======== TEXTE CITÉ

Ce texte ouvre le Discours de la Méthode. Son objet consiste, semble-t-il, dans une définition de la raison, et de son rôle, non seulement dans la recherche de la vérité, mais encore dans la définition de notre humanité même. En effet, Descartes affirme audacieusement – et à plusieurs reprises – que « le bon sens est la chose du monde la mieux partagée », que « la raison est naturellement égale en tous les hommes », et qu’« elle est la seule chose qui nous rend hommes et nous distingue des bêtes ». Descartes proclame ainsi le principe d’une égalité essentielle entre tous les hommes, par différence avec les bêtes.

Pourtant, se demande Descartes, si la raison est le propre de l’homme, d’où vient alors que la vérité puisse faire problème? D’où vient notamment que les hommes aient des opinions diverses et souvent contradictoires? C’est pour résoudre cette apparente contradiction que Descartes en vient à soulever la question de la méthode, c’est-à-dire du bon usage de la raison : si “ le bon sens est la chose du monde la mieux partagée ”, toutefois, “ce n’est pas assez d’avoir l’esprit bon, mais le principal est de l’appliquer bien ”. Or, c’est là que se situe le motif central du texte. Si la vérité fait problème, n’est-ce pas parce que nous usons souvent mal de notre raison, au lieu de “l’appliquer bien ”?

 Partie I. La raison est égale en tous les hommes.

  1. Le motif du bon sens, de la raison comme spécificité de l’homme.

Le texte commence par affirmer l’universalité du bon sens et par en produire une définition: « Le bon sens est la chose du monde la mieux partagée « . Descartes affirme que tous les hommes ont reçu en partage le bon sens qu’il identifie à la raison. Pour lui, il ne fait pas de doute que la raison est présente en chaque homme, de façon pleine et entière.

================
======== DONNÉES ENREGISTRÉES

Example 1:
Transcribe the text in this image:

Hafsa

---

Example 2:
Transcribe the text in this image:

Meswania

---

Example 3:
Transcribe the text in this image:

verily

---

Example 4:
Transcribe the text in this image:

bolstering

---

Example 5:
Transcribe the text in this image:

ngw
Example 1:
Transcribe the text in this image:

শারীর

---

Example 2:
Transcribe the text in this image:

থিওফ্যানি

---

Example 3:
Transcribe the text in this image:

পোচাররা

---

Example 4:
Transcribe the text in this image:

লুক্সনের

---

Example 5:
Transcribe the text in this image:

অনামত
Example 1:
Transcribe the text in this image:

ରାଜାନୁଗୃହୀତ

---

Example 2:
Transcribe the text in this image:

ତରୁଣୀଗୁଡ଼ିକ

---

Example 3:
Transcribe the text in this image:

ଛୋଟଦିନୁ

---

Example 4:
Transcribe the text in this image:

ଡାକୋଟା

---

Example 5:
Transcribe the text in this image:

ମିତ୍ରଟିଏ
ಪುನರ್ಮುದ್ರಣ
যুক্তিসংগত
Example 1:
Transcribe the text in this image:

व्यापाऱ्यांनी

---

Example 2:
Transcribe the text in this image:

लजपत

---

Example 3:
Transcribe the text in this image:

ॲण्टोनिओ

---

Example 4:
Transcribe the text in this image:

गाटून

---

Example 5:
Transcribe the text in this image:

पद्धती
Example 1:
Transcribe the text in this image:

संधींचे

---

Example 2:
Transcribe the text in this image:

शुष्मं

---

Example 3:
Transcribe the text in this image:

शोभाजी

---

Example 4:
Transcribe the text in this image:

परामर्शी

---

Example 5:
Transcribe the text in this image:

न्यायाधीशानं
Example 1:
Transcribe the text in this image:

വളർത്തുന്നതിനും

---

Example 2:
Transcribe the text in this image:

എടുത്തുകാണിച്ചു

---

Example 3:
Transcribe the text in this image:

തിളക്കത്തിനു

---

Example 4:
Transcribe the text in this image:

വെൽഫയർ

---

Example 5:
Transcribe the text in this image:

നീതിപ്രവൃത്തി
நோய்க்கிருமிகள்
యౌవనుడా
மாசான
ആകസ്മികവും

================

▸ **TRAVAIL À FAIRE**
[1] Répondez aux questions suivantes d'après le commentaire sur le Discours de la Méthode.
(a) Quel ouvrage le texte commenté ouvre-t-il ?
(b) D'après la citation du deuxième paragraphe, quel est « le principal » ?
(c) Dans la partie I, à quoi Descartes identifie-t-il le bon sens ?
[2] Relevez toutes les phrases de Descartes citées entre guillemets dans le premier paragraphe du commentaire sur le Discours de la Méthode.
[3] Poursuivez le commentaire sur le Discours de la Méthode à partir de sa dernière phrase.

▸ **RÉPONSES RÉDIGÉES**
[1]
(a) Le Discours de la Méthode.
(b) Appliquer bien l'esprit, car ce n'est pas assez d'avoir l'esprit bon.
(c) À la raison.

[2]
« le bon sens est la chose du monde la mieux partagée »
« la raison est naturellement égale en tous les hommes »
« elle est la seule chose qui nous rend hommes et nous distingue des bêtes »

[3]
À vrai dire, la thèse ne va pas de soi. Car, d’un côté, elle semble se rattacher à toute une tradition philosophique. Depuis Aristote, il est classique en effet de définir l’homme comme un animal raisonnable ; c’est la possession de la raison qui constitue le propre de l’homme, sa différence spécifique par rapport aux bêtes. Mais, d’un autre côté, cette thèse semble se heurter au sens commun qui croit constater que certains hommes sont plus « intelligents » ou plus « raisonnables » que d’autres, et donc qu’ils ne sont pas tous égaux entre eux. Descartes soutient cette thèse et la réaffirme avec netteté à plusieurs reprises dans le texte: “ la raison, est naturellement égale en tous les hommes ” ; “ la raison est la seule chose qui nous rend hommes et nous distingue des bêtes ”. Descartes ne semble donc pas faire originalité : “ je veux suivre en ceci l’opinion commune des philosophes…”. La raison est essentielle aux hommes : elle leur permet de rechercher et de connaître la vérité (sur le plan théorique : la connaissance rationnelle), mais encore de se «rendre comme maîtres et possesseurs de la nature » (sur le plan pratique : la maîtrise de la technique).

  1. L’argument de l’absence de désir.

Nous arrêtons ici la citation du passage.